■ **Complete the following**:
(a) According to the theater review, who plays the Nurse?
(b) Continue the review of the Romeo and Juliet production from its final sentence.
BEGIN Selected passage
In the first two acts Mr Williams has his design elements giddily whisking us through typical comic fare – the double entendres allowing Shakespeare to be both both romantic and sexual at once – and assisting a gem of comic assiduousness and cunning from the truly remarkable performance of Julie Forsyth as the Nurse. With injured voice, nursed to clarity of intention and wit, with a shining intelligence, hilariously bedecked in costume, that, in the several changes, are servants to Ms Forsyth’s unerring creativity as a mischievous bawd becoming the go-between for the ill-starred lovers. The madness of her fringe-dress in the ballroom, a ‘key’ image of the fateful folly of indulged and simple stupidity, in this world on the brink of tragedy. The first part of this production finishes with an inspired directorial comic journey,using the revolve with great wit, when Juliet in disguise as the Nurse travels to the cell of Friar Laurence to wed. The low comedy of near recognition and meetings is counterpointed with a triumphant classic music score that finishes in a timely, elevated fashion with the fateful wedding kiss- to give conclusion of the first half, a golden comic high. The composed music/Sound Design is by Alan John.
END Selected passage
BEGIN Collected material
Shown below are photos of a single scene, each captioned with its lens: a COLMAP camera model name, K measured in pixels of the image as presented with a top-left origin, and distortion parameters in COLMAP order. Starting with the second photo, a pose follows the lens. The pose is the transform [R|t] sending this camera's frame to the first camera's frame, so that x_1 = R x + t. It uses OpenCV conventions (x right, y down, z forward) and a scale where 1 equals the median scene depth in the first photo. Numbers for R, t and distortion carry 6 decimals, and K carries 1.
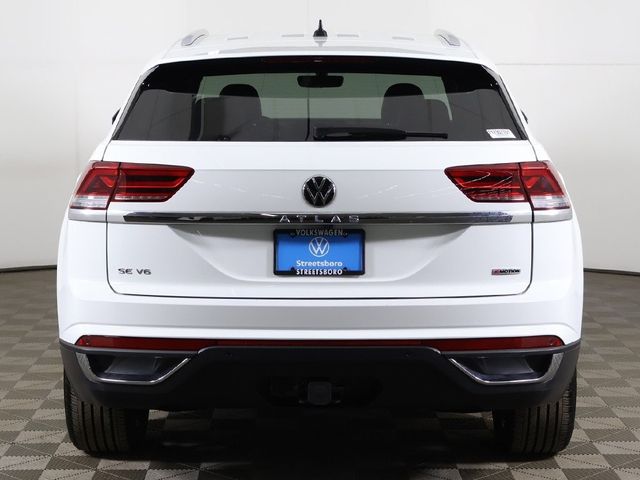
lens RADIAL K [[1062.8, 0, 320.0], [0, 1062.8, 240.0], [0, 0, 1]] dist [0.206532, 0.019239]
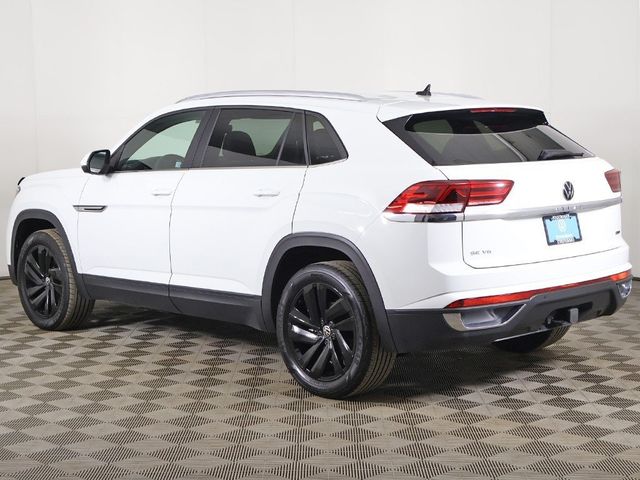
END Collected material
■ **Expected outputs**:
(a) Julie Forsyth

(b)
Daringly, there is no setting for the second half of the play, just a huge open black maw, intimating the black tragedy that will ensue: where the physical action of intimidatory brawl and murder, and uncompromising patriarchal bullying can be starkly shown in spacious staging, until, from behind a descended curtain is revealed a ‘metaphor’ of design imagery of white sheeted double beds that spread across this vast dark hole acting as the grave catafalques for the denouement of the story. The dead body of Tybalt counterbalancing the drugged body of sleeping Juliet, both resting with a pillowed head and crossed arms on chest. The fight scene that opens the second half is wonderfully staged by Fight Director, Nigel Poulton, and the actors ‘dance’ the ‘choreography with vital energy – it is spectacular, having the entire bare stage to enact it in. Here, too, in this space, the power of the patriarch Capulet (Colin Moody), one of the emphatic themes of Mr Williams interpretation of the play, is impressive, with his family of women spaced dramatically, sculpturally around the maw, as he wilfully bullies the wedding of Juliet and Paris, directly.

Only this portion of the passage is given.